The simplest behavioral pattern in a possible set is the most likely to have manifested, given that it has the smallest path dependency. So, by Occam’s Razor, it’s much more likely that an “interest group” is not created due to the interest group being able to consciously coordinate distinct personalities for individual benefit, but rather because the interest group is defined by the traits that it shares independently of its membership in a protocol of communicative association that led it to self-select into a protocol of communicative association, not by its communicative protocol itself. An otherwise incommunicative population with similar needs and desires will unconsciously coordinate to modify an environment to better meet its needs, helping other members of its class and itself. The very information that defines its identity is held within other members of its class as well as within its own body. Everyone is partially interchangeable, and the degree that one may approximate the other is the degree that one definitionally serves the interests of the other.

The alternative—a maximally diverse group defined by its membership in a communication protocol and nothing else—is difficult to imagine. Even the earth’s ecosystem has the self-similarity of a similar planetary locality, a similar evolutionary pattern within that planetary locality. Even though plant and animal life have technicality opposing needs when it comes to gaseous intake, the two classes of organism exist naturally in balance due to a their interdependent arising.

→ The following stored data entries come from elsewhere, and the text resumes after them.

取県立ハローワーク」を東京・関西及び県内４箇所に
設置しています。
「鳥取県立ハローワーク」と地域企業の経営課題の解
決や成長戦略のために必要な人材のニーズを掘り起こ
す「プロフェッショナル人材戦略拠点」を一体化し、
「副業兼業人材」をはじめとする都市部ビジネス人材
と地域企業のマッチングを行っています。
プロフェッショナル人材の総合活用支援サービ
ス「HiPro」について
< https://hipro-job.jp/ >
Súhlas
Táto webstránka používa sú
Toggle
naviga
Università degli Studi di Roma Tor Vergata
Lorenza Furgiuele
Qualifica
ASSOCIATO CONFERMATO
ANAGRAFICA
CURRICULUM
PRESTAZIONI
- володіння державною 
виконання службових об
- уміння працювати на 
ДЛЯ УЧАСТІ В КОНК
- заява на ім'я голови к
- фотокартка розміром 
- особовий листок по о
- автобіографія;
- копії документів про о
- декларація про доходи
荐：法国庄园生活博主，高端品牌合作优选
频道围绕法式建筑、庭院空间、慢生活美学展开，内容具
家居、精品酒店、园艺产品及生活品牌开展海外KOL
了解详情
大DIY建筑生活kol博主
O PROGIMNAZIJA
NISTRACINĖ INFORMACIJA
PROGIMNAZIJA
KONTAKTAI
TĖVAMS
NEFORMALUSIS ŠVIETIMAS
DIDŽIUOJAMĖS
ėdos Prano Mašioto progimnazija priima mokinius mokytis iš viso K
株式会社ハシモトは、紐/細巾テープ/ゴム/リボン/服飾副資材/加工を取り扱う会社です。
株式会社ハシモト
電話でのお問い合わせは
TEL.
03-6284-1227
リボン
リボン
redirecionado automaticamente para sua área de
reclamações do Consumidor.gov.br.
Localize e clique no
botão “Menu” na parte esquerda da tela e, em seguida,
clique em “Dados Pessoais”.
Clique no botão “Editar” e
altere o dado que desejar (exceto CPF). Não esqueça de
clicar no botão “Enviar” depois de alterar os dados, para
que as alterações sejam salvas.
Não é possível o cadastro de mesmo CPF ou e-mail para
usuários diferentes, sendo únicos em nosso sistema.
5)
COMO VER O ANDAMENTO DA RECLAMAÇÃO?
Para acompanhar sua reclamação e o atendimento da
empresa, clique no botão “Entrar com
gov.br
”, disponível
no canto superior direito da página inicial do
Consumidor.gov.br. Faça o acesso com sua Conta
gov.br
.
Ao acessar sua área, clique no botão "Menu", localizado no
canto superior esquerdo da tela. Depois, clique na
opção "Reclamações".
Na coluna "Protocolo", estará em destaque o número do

Symbiosis lacking the potential for defection, instantiated without interdependence as a consequence of identity is hard to imagine. One can imagine an agent taking the action to modify its identity to require symbiosis, but one cannot imagine that the agent would be locked into a pattern of collaboration unless it took willful action to modify its own utility function to require interdependence. This has the odd implication that cases of cooperation due to pure symbiosis are cases of extortion by all against all. The extreme of this would obviously be mutually assured destruction, but Axelrod, in Evolution of Cooperation, seems to have noticed that the threat of opportunity cost is enough.

This is a post about the theory of conspiracy theories, not the practice. The reasons for believing or proliferating this type of paranoid model are sufficiently numerous and sufficiently touchy that attempting to enumerate them for a general audience is beyond me at this stage. The only justification that I think can be communicated easily here is the fact that the West, for instance, has something of a fetish for underdog narratives. The idea that the enemy is a grand and secretive conspiracy is rather attractive as a method of justifying opposition in cases where definite values cannot be used to justify enmity, or one wishes to manufacture a threatening enemy out of something that is not sufficiently threatening on its own. In contemporary American culture at least, both parties engage in a sort of doublethink where their opposition is simultaneously a grand conspiracy to betray America for personal profit, and also fundamentally stupid and incompetent. Both parties are far more similar than distinct in their publicly verbalized goals. This sort of manufactured casus belli is of substantial utility as the points of actual conflict exist in the typically implicit and often publicly unspeakable realm of demographic conflict, and as such a conflict between a conspiracy and a public is an easy fig-leaf to cover up the ugly truth of the conflict.